Minggu, 22 Jan 2023 | 05:00 WIB
Triyan Pangastuti (redaksi@investor.id) ,Rangga Prakoso (rangga.prakoso@beritasatumedia.com)

JAKARTA, investor.id - Menteri Investasi/Kepala Badan Koordinasi Penanaman Modal (BKPM) Bahlil Lahadalia menegaskan fokus Pemerintah Indonesia pada penciptaan nilai tambah melalui hilirisasi yang berorientasi pada energi dan industri hijau.

Hal ini disampaikannya saat membuka Paviliun Indonesia pagi hari ini waktu Davos, Swiss,Rabu (18/1), waktu setempat.

Bahlil memaparkan bahwa arah kebijakan hilirisasi investasi strategi Pemerintah Indonesia yang  tidak hanya untuk sumber daya nikel, melainkan ada 8 sektor prioritas yaitu mineral, batubara, minyak bumi, gas alam, perkebunan, kelautan, perikanan, dan kehutanan dengan 21 komoditas. 

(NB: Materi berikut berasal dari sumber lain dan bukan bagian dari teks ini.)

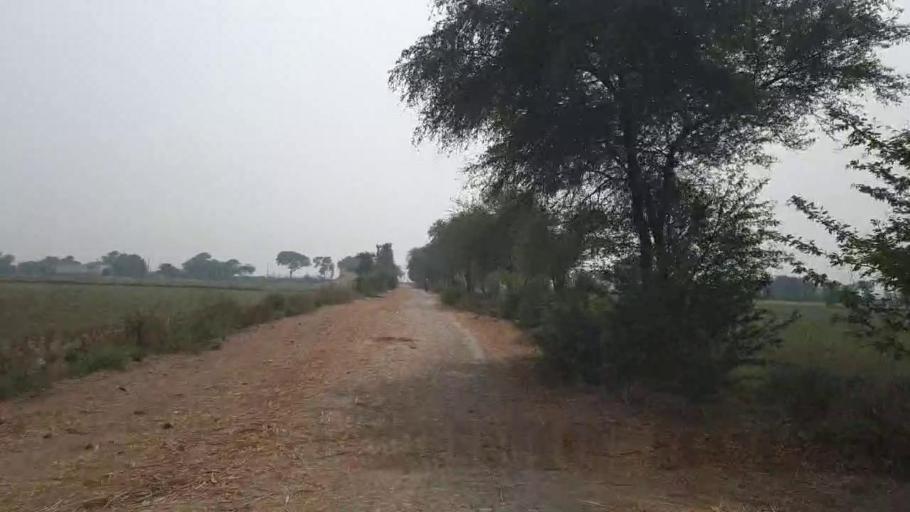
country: PK
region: Sindh
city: Kario
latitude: 24.6460
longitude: 68.6218
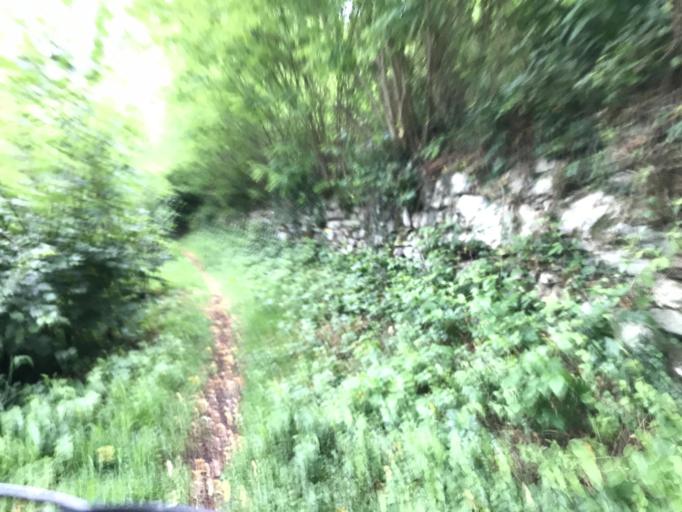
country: IT
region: Lombardy
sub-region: Provincia di Varese
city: Brenta
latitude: 45.8991
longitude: 8.6883
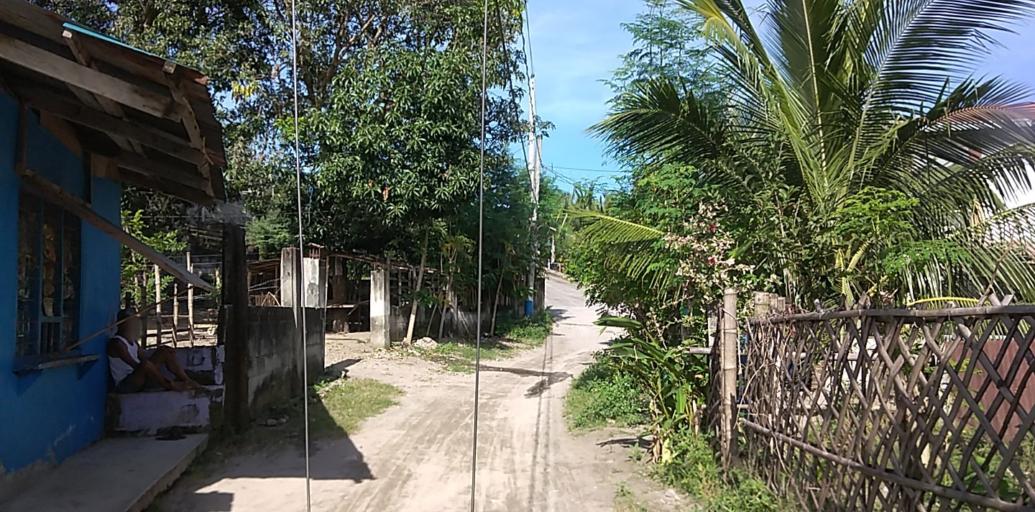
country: PH
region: Central Luzon
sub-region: Province of Pampanga
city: Porac
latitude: 15.0777
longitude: 120.5392
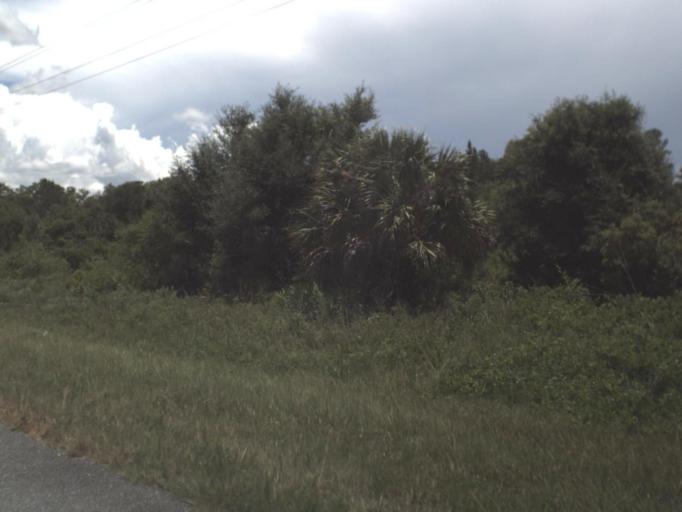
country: US
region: Florida
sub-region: Taylor County
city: Perry
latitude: 30.1428
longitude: -83.8607
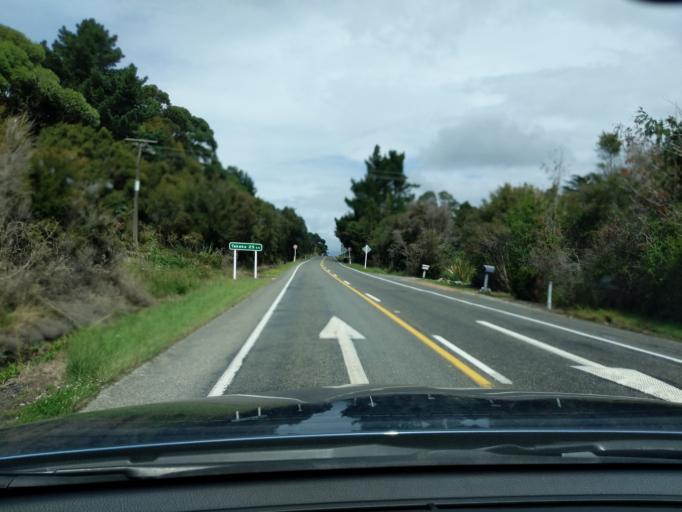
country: NZ
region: Tasman
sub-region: Tasman District
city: Takaka
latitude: -40.6826
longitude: 172.6736
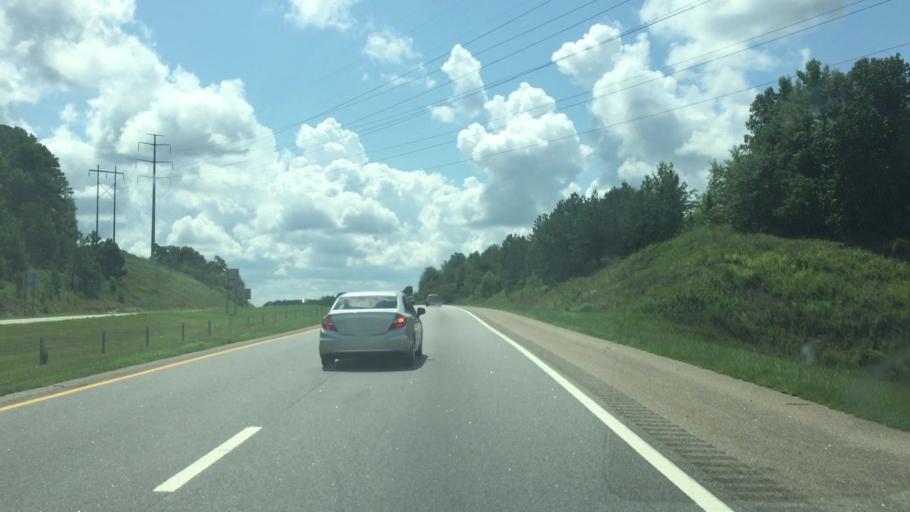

"Kebijakan ini sudah berjalan dan direncanakan nilai investasinya hingga tahun 2035 akan mencapai US$ 545,3 miliar. Indonesia akan menjadi satu-satunya negara di Asia Tenggarag yang fokus menjalankan proses nilai tambah di negaranya sendiri,"ucapnya dalam keterangannya yang dikutip Kamis, (19/1/2023).

Advertisement

Baca juga: Industri Petrokimia Terancam Double Hit

Dengan demikian, Bahlil mengundang investor untuk datang membawa teknologi, modal, dan sebagian pasar dengan jaminan percepatan perizinan kepada investor. Hal ini merupakat arahan yang disampaikan Presiden Joko Widodo.

Tak hanya itu, ia menjelaskan perjuangan Indonesia menginisiasi hilirisasi juga mendapatkan pertentangan luar biasa dari dunia. Meski demikian, Indonesia tidak gentar karena hilirisasi merupakan jalan tengah untuk Indonesia berubah dari negara berkembang menuju negara maju.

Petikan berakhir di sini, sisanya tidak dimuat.